-------- LISTED ENTRIES --------

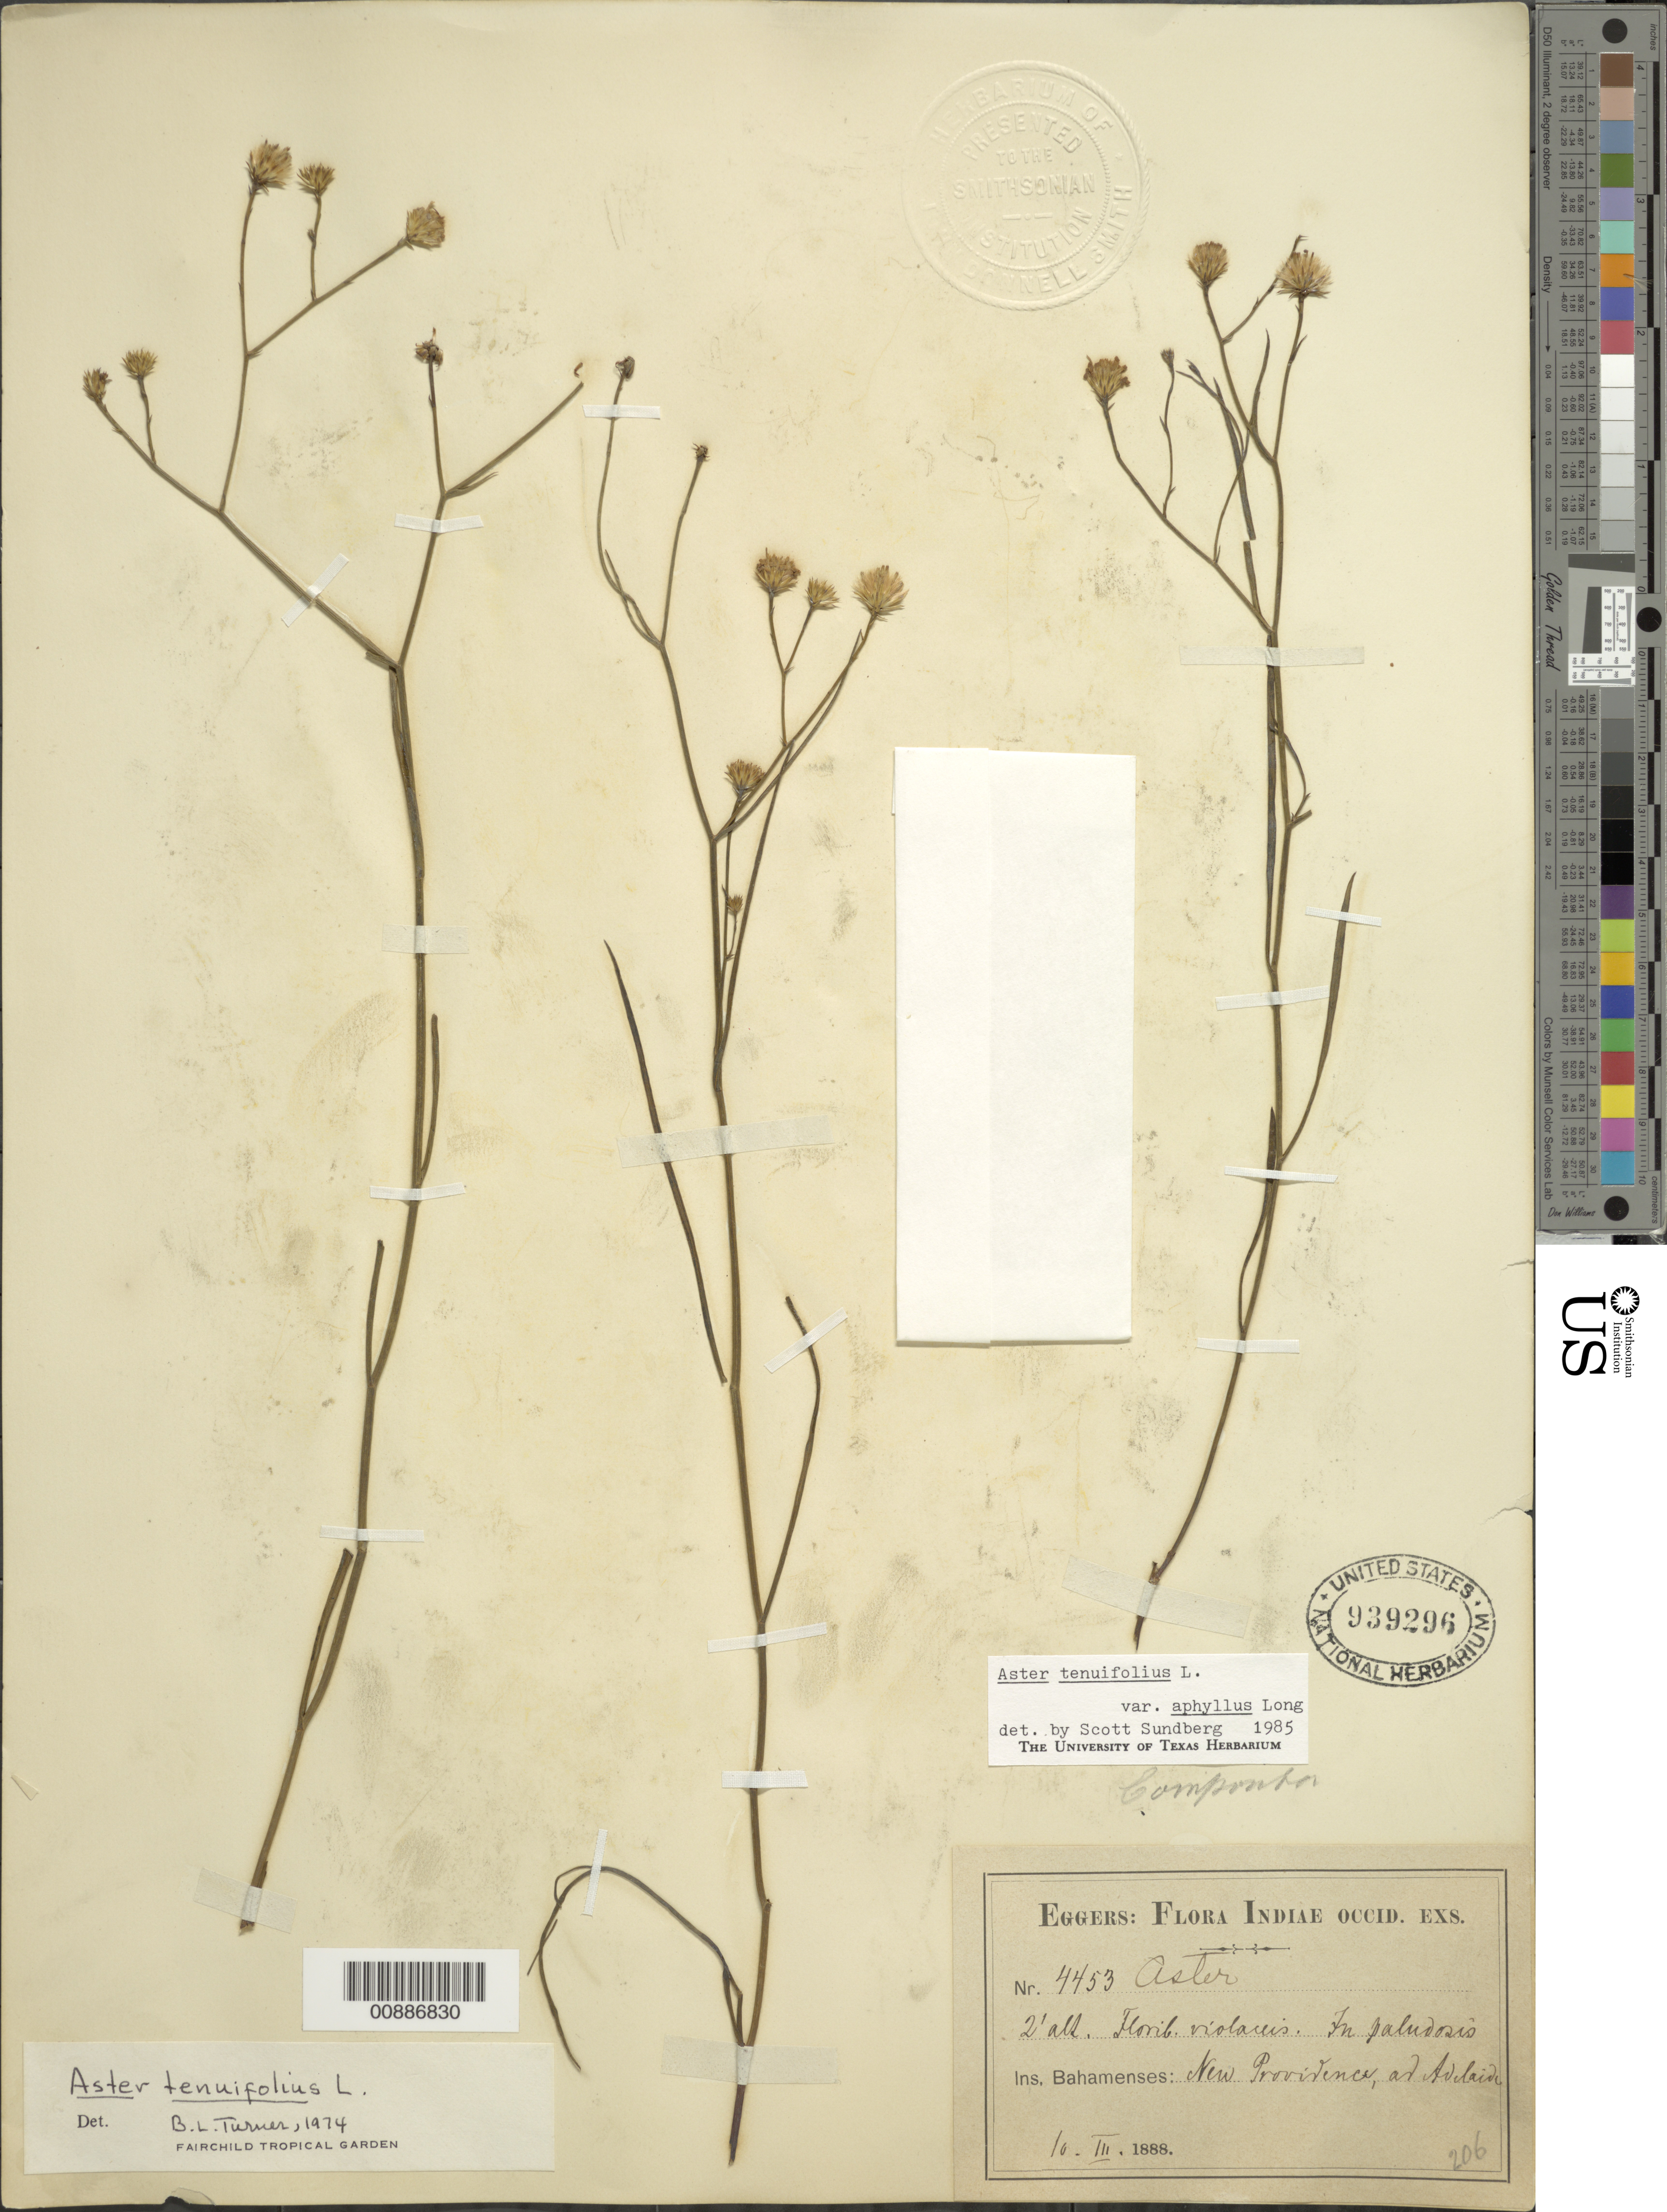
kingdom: Plantae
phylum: Tracheophyta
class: Magnoliopsida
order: Asterales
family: Asteraceae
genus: Symphyotrichum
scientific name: Symphyotrichum tenuifolium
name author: (L.) G.L. Nesom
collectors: H. F. A. von Eggers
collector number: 4453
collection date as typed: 10 Mar 1888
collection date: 1888-03-10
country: Bahamas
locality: New Providence, ad Adelaide (sp?)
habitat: In paludosis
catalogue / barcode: US 939296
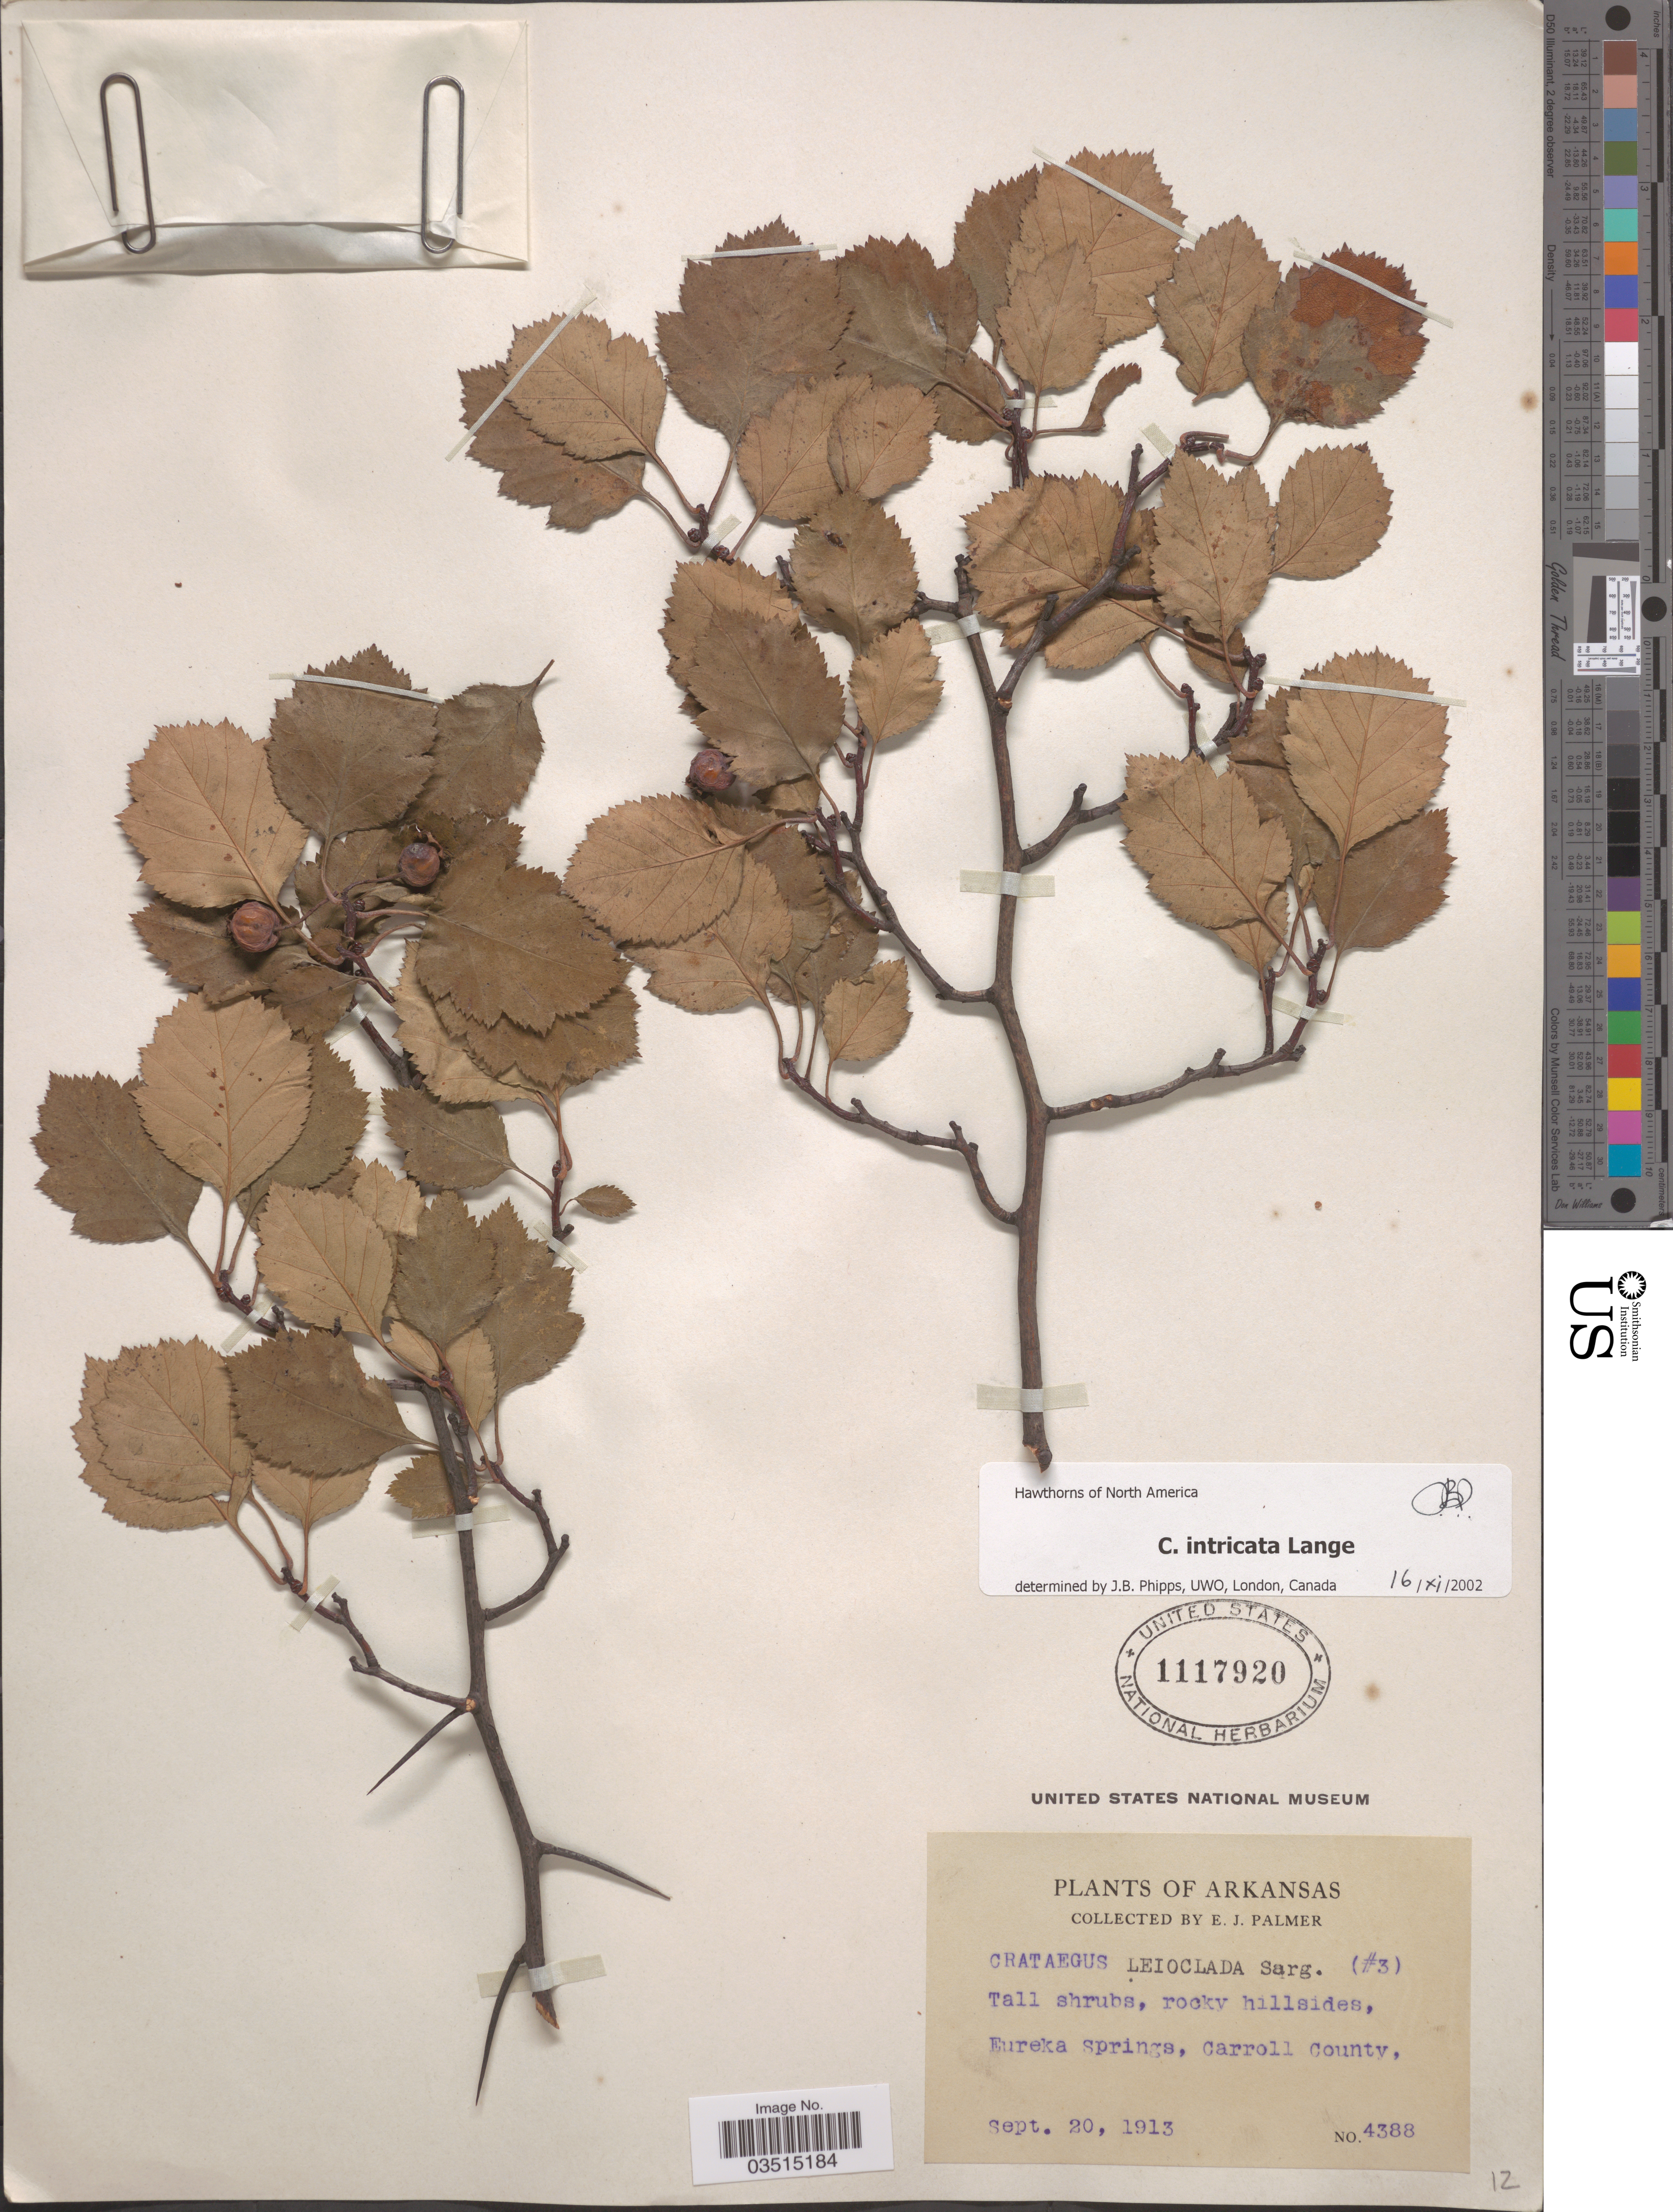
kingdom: Plantae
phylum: Tracheophyta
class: Magnoliopsida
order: Rosales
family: Rosaceae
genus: Crataegus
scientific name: Crataegus intricata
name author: Lange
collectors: E. J. Palmer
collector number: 4388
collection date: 1913-09-20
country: United States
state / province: Arkansas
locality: Eureka Springs, Carroll County.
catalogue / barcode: US 1117920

--------

DIRECTIVE> Please return the lines above word for word, from the line containing "collectors: H. F. A. von Eggers" through the last line, and leave the pictures out.

SOLUTION TO THE PROBLEM>
collectors: H. F. A. von Eggers
collector number: 4453
collection date as typed: 10 Mar 1888
collection date: 1888-03-10
country: Bahamas
locality: New Providence, ad Adelaide (sp?)
habitat: In paludosis
catalogue / barcode: US 939296
kingdom: Plantae
phylum: Tracheophyta
class: Magnoliopsida
order: Rosales
family: Rosaceae
genus: Crataegus
scientific name: Crataegus intricata
name author: Lange
collectors: E. J. Palmer
collector number: 4388
collection date: 1913-09-20
country: United States
state / province: Arkansas
locality: Eureka Springs, Carroll County.
catalogue / barcode: US 1117920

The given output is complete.